Wakeboard conquista brasileiros de todas as idades

18 de março de 2016 ● POR

Sol, vento, calor, animação e adrenalina. A combinação ideal para o início de uma atividade física empolgante e que beneficia corpo e mente. Esse é o wakeboard, um esporte aquático que está conquistando os brasileiros pelos benefícios que proporciona, além da satisfação em praticar.

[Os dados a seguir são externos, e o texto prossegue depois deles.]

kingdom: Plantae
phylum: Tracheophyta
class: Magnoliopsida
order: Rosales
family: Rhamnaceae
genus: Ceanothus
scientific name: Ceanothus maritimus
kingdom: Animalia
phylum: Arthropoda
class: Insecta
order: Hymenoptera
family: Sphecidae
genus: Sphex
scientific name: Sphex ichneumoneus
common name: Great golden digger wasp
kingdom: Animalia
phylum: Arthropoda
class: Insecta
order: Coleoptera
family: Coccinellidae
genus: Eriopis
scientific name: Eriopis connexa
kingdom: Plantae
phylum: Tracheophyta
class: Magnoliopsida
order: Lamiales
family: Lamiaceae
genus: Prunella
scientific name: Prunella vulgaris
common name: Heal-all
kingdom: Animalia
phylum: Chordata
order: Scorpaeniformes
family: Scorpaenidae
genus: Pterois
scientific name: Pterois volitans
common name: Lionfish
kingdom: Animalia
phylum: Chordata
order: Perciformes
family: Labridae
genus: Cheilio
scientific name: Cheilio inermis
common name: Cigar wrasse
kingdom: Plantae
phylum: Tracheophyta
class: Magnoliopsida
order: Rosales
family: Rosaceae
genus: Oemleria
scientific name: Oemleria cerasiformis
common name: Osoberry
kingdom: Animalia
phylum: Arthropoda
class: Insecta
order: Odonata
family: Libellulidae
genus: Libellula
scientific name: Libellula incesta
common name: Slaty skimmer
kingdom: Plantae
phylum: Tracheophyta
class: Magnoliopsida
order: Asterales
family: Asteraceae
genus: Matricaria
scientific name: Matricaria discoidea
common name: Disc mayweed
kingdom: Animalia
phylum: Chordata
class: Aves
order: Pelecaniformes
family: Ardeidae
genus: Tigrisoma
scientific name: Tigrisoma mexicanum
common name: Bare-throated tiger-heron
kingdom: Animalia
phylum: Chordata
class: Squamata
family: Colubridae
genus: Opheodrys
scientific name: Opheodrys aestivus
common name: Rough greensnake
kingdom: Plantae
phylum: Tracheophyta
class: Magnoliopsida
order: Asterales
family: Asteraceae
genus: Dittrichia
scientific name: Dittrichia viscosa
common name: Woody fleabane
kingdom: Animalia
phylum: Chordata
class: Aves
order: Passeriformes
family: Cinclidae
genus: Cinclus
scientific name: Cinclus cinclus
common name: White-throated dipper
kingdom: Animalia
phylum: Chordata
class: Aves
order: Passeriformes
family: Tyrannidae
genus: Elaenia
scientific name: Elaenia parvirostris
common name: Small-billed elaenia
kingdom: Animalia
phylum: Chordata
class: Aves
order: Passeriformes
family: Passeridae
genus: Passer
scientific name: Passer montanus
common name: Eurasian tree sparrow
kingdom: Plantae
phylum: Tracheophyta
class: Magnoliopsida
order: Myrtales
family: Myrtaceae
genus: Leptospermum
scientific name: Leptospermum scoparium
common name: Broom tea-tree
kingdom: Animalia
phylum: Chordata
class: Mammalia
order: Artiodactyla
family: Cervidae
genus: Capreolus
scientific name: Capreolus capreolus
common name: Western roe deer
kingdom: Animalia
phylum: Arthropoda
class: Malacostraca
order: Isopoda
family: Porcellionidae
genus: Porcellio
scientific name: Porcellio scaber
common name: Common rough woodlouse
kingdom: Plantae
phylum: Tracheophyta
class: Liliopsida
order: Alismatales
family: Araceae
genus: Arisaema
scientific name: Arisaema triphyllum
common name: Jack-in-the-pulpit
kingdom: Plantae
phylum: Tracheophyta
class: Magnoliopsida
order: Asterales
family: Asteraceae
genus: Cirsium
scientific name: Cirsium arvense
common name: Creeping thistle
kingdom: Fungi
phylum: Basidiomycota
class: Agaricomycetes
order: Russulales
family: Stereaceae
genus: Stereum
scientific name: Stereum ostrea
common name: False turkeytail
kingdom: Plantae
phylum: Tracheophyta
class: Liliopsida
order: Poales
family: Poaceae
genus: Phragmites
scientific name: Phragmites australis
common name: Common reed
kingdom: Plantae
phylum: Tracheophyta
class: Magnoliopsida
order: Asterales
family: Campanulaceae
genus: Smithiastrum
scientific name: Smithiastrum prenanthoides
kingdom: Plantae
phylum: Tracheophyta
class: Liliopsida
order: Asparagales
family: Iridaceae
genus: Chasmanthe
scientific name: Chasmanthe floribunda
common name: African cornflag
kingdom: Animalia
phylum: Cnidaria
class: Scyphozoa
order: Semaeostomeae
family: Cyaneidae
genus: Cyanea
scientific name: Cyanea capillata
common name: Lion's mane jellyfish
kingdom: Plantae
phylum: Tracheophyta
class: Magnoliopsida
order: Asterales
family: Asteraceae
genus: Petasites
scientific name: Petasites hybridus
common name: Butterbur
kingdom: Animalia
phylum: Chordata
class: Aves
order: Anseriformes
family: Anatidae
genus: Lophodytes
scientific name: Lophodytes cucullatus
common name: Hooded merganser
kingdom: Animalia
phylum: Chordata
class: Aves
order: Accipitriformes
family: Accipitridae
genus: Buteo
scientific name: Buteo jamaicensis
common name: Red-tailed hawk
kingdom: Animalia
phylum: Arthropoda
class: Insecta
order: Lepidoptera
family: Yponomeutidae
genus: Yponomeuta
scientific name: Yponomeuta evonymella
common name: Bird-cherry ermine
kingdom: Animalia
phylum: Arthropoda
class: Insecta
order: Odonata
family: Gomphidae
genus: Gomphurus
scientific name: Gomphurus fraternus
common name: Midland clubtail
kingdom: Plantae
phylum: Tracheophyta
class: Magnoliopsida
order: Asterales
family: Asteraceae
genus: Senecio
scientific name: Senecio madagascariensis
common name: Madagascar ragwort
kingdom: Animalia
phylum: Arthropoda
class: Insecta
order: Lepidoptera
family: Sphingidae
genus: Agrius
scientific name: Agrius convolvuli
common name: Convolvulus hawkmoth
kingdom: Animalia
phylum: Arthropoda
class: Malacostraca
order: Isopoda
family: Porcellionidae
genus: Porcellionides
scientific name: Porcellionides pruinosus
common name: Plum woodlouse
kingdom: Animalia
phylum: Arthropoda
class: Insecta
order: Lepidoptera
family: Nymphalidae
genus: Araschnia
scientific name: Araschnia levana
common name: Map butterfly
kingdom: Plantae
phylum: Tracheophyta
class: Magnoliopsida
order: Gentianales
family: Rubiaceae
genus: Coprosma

Realizado por meio de prancha sobre a água, o rider, como é chamado o praticante no jargão da comunidade, segura um cabo puxado por uma lancha ou por um cable, equipamento elétrico que já está começando a despontar em inúmeros cable parks por todo o país. E o Brasil, cujas temperaturas amenas e tropicais praticamente não descem abaixo do 20 graus, oferece as condições climáticas ideias para a prática.

Uma das características principais do wakeboard é sua versatilidade. O esporte pode ser praticado por crianças a partir dos quatro anos quando puxado por barcos; já em cable parks, a idade mínima é de oito anos, obedecendo à legislação específica.

Com relação à saúde também os benefícios são maximizados pois trabalha a musculatura do corpo como um todo – abdômen, região lombar, braços e pernas, tonificando os músculos e propiciando o equilíbrio e a consciência corporal. E os benefícios não param por aí. Educadores físicos afirmam que o esporte melhora o humor, diminui e controla o estresse justamente pela descarga dos hormônios ACTH e endorfina, que liberados durante o exercício, levam à sensação de prazer e bem estar.

Apesar de não poder ser considerado um esporte de alta intensidade aeróbica, o gasto calórico é de 450 calorias por hora, o mesmo que uma caminhada na esteira.
Os cuidados básicos para quem quer iniciar a prática são os equipamentos de segurança, como colete salva vidas e capacete para quem vai ultrapassar os obstáculos. Outra medida essencial em nosso clima tropical é filtro solar adequado ao tom de sua pele e para os mais sensíveis, camiseta de manga longa de tecido apropriado, como lycra.

As origens
O wakeboard originou-se da criatividade de surfistas, que, em dias de calmaria e nenhuma onda, decidiram usar barcos e lanchas para puxarem uns aos outros. A lancha naturalmente cria uma ondulação na água chamada marola, que oferece obstáculos naturais e dá nome ao esporte. Em pouco tempo, os esportistas tomaram gosto pela coisa e a modalidade se profissionalizou: surgiram pranchas próprias de menor tamanho, que ganharam botas e presilhas, além de manobras cada vez mais ousadas, que passaram a fazer parte do dia a dia.

Cable Parks
Os cable parks já caíram no gosto dos brasileiros e estão espalhados nos quatro cantos do país: são mais de 15 parques em diversos estados, geralmente com sua estrutura montada em torno de represas e lagos. O sistema implementado no Naga Cable park, localizado em Jaguariúna, interior de São Paulo, é um moderno mecanismo formado por 5 torres em que cabos de aço são conduzidos por um motor elétrico, um dispositivo de alta tecnologia que permite a prática de múltiplas modalidades esportivas. E para aproveitar todo o potencial do esporte, obstáculos são colocados em meio à água, possibilitando manobras e saltos para lá de radicais.

E pensando em quem inicia no esporte, o local também oferece mais três sistemas de duas torres com velocidade reduzida, para facilitar os primeiros passos de quem está tendo seu contato inicial com o wake. Além disso, coletes e pranchas são disponibilizados, tornando a prática segura para todas as idades. Os operadores ainda estão disponíveis full time para fornecer todas as dicas para quem está iniciando.